Startups are the best things for entrepreneurs who get a sense of joy and happiness by investing in other people’s businesses and watching them grow.
If you are someone who is thinking about investing in startups and want to know the initial steps in the process, you are at the right place.
In this short three-minute article, you will get a glimpse of the startup world and understand how to successfully invest in a startup.
I have had the honor to talk with Vijai Bhatti, the CEO of Care As One, a unique online platform for connecting senior care workers and home health care industries. He is an extremely successful serial entrepreneur and startup investor.
In our conversation, we touched upon the topic of startups and I asked him this question that had been in the minds of a lot of people, including me. I asked him how to successfully invest in a startup. The following segment is a short conversation between me and Vijai Bhatti on how he chooses startup companies for his investments.
You are a serial entrepreneur and a successful one at that. You have also been an investor in startups. How do you pick the right startup company to invest in? Tell us something about that.
For one thing, picking the right company is a difficult task. You do not have data or statistics to help you choose or reject a company. It is more about using your entrepreneurial insights and gut feeling. However, certain fundamental aspects can help you in picking companies for startup investing.

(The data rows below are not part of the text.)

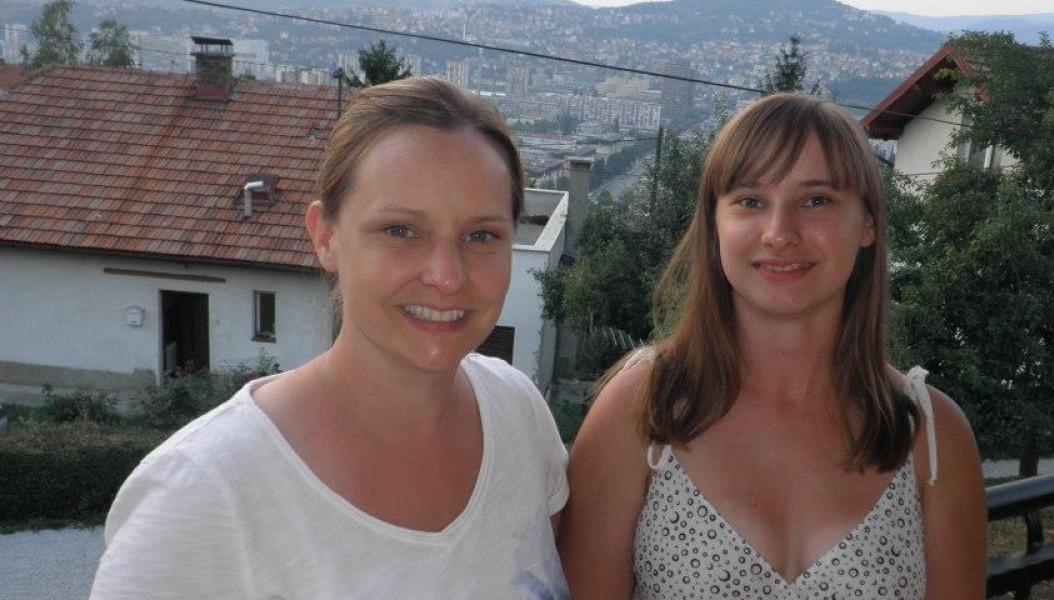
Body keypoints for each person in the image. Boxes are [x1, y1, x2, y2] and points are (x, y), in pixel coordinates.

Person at [91, 78, 569, 599]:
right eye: (400, 231)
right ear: (326, 237)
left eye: (482, 236)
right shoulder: (200, 500)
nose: (447, 276)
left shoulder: (518, 414)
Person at [558, 93, 987, 599]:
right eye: (750, 201)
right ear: (715, 226)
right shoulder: (639, 413)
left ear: (868, 223)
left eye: (817, 201)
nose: (780, 233)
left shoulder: (933, 438)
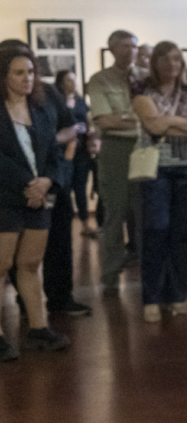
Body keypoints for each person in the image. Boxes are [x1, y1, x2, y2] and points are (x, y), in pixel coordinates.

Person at [0, 47, 74, 361]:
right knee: (1, 266)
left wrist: (47, 181)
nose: (27, 78)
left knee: (30, 265)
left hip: (37, 198)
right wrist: (28, 183)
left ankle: (38, 329)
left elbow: (54, 154)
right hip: (6, 198)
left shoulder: (42, 110)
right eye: (19, 72)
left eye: (30, 72)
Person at [131, 41, 187, 322]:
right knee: (156, 230)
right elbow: (152, 125)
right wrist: (186, 126)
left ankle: (176, 294)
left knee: (180, 234)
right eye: (165, 59)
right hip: (156, 169)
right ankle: (152, 297)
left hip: (186, 167)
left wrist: (170, 121)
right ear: (155, 62)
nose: (171, 64)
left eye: (176, 59)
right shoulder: (142, 89)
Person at [87, 30, 148, 294]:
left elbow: (155, 114)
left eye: (133, 46)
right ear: (111, 49)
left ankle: (149, 270)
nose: (130, 51)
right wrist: (138, 119)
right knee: (115, 212)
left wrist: (123, 118)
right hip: (115, 150)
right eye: (124, 46)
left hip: (144, 148)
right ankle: (111, 274)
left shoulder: (147, 77)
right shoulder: (99, 80)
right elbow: (105, 121)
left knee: (145, 212)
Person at [45, 69, 93, 317]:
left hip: (53, 175)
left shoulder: (48, 95)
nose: (26, 77)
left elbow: (71, 129)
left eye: (29, 71)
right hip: (14, 180)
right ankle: (24, 301)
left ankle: (61, 297)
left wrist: (60, 165)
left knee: (60, 239)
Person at [58, 70, 98, 239]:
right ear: (61, 83)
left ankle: (85, 223)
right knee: (64, 188)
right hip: (63, 151)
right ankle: (63, 225)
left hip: (81, 151)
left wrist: (92, 135)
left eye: (74, 80)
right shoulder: (58, 101)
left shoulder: (80, 101)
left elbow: (88, 120)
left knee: (80, 187)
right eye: (69, 80)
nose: (73, 83)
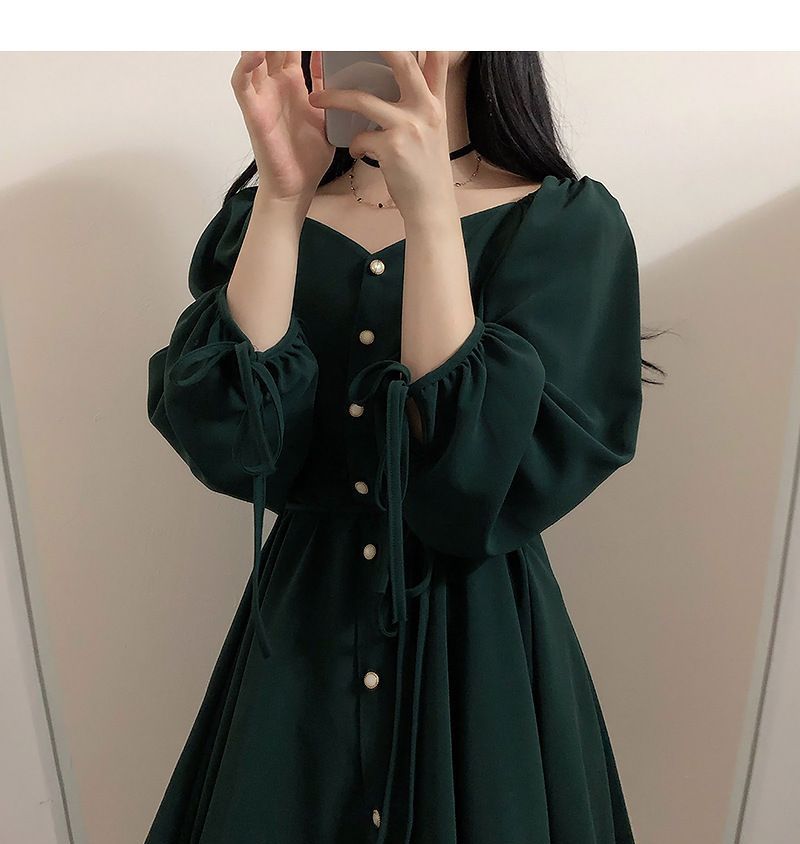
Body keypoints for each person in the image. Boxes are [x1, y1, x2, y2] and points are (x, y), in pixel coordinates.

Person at [145, 51, 646, 844]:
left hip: (478, 652)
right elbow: (236, 444)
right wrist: (282, 196)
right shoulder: (267, 212)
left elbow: (475, 481)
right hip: (299, 648)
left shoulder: (564, 226)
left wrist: (431, 214)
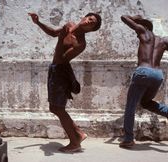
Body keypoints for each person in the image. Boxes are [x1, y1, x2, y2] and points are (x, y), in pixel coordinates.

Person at [28, 12, 101, 152]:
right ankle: (78, 134)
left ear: (90, 30)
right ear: (83, 17)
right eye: (89, 19)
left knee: (57, 108)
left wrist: (66, 37)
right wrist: (38, 22)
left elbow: (63, 57)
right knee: (54, 108)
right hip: (54, 68)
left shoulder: (80, 43)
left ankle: (75, 141)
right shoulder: (68, 25)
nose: (88, 22)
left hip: (61, 72)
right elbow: (53, 33)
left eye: (91, 24)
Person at [119, 15, 168, 148]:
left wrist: (136, 19)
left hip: (143, 71)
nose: (137, 35)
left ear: (145, 27)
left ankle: (128, 139)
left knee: (130, 106)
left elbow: (124, 17)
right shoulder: (163, 41)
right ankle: (167, 111)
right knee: (145, 102)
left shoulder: (144, 32)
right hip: (157, 75)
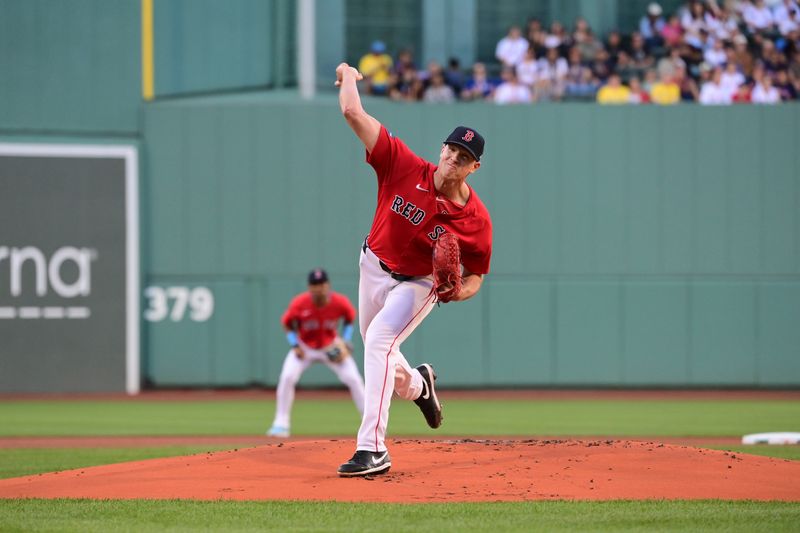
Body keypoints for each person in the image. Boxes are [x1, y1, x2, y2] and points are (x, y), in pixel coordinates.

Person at [334, 62, 493, 477]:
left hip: (419, 283)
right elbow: (354, 114)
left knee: (379, 341)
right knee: (378, 346)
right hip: (373, 265)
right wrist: (348, 75)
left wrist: (458, 292)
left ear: (474, 168)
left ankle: (372, 448)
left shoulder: (476, 220)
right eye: (451, 150)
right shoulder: (403, 165)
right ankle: (419, 385)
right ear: (442, 148)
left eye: (464, 158)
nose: (453, 159)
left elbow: (477, 275)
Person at [266, 269, 365, 438]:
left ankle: (370, 423)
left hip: (330, 346)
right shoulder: (299, 303)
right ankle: (281, 424)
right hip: (305, 346)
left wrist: (346, 342)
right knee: (287, 377)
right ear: (309, 287)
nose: (318, 288)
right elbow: (287, 324)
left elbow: (350, 319)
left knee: (354, 379)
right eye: (314, 285)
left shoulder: (339, 302)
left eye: (321, 284)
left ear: (328, 285)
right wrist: (295, 344)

Analyzing companies for investment is a process that you have to follow the right way to avoid the risk of losing money. Here are some of the things that I do and you can too.
- Understand the problem that the startup is trying to solve.
You have to fundamentally understand the problem the company is trying to solve. Are there other companies that are trying to solve the same problem? How are they positioned to solve the problem in a better way?
- Analyze the market size.
Figure out the number of people who are going to benefit from this problem being solved. Understand the pace of the market. Is the market growing fast? Is the market shrinking or is it expanding? This will help you in making a decision.
- Look at the team.
The team might be one of the most important things to look at in the early stage of the company. If the team seems strong enough to pull it off, go ahead and make the investment.
There are several startup companies that are coming up. If I am new to startup investments or if I want to invest in startups for the first time, how do I find them?
Here are some of the things you can do:
- Network with entrepreneurs.
Entrepreneurs know entrepreneurs. It is the best way to get access to industries and companies that are looking for investors.
- Go to startup fairs and events.
There are startup fairs and events that you can go to. Entrepreneurs can go to meet investors and investors can go to meet entrepreneurs. You get to connect with a huge network of people who over time may require fundraising.
- Go to sites like AngelList, Seed Invest, and Wefunder.
These are some of the platforms where startup companies list themselves. Startups do Open Public Offerings for a segmented period of time. In this period of time, you can take the opportunity to invest in these companies. Once the companies close this Open Public Offering, you can no longer invest in these companies. Therefore, it is very important to keep an eye on these platforms.